Information supplied:
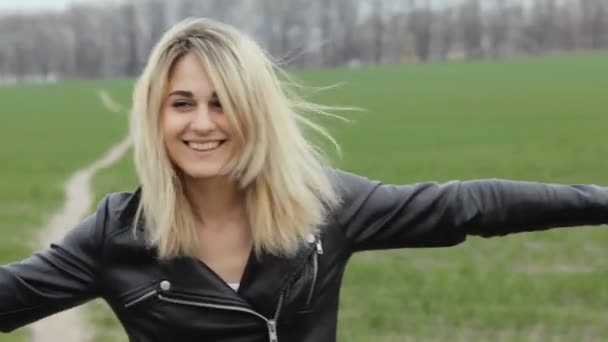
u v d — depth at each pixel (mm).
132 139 3594
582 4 154000
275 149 3520
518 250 16344
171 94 3512
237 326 3555
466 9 160375
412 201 3686
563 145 36125
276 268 3557
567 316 11523
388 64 134250
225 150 3523
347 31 161750
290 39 160250
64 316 11898
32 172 34125
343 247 3674
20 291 3582
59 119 64000
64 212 23531
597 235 17328
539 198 3648
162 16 157375
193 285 3537
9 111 74500
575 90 67562
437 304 12305
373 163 33062
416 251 16531
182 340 3578
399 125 49219
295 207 3533
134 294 3572
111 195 3719
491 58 135500
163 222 3506
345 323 11609
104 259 3598
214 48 3461
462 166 31016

Your assignment: Every line from the one with "20 291 3582" through the last line of the records above should be returned exactly, please, and no others.

Task response:
20 291 3582
59 119 64000
64 212 23531
597 235 17328
539 198 3648
162 16 157375
193 285 3537
9 111 74500
575 90 67562
437 304 12305
373 163 33062
416 251 16531
182 340 3578
399 125 49219
295 207 3533
134 294 3572
111 195 3719
491 58 135500
163 222 3506
345 323 11609
104 259 3598
214 48 3461
462 166 31016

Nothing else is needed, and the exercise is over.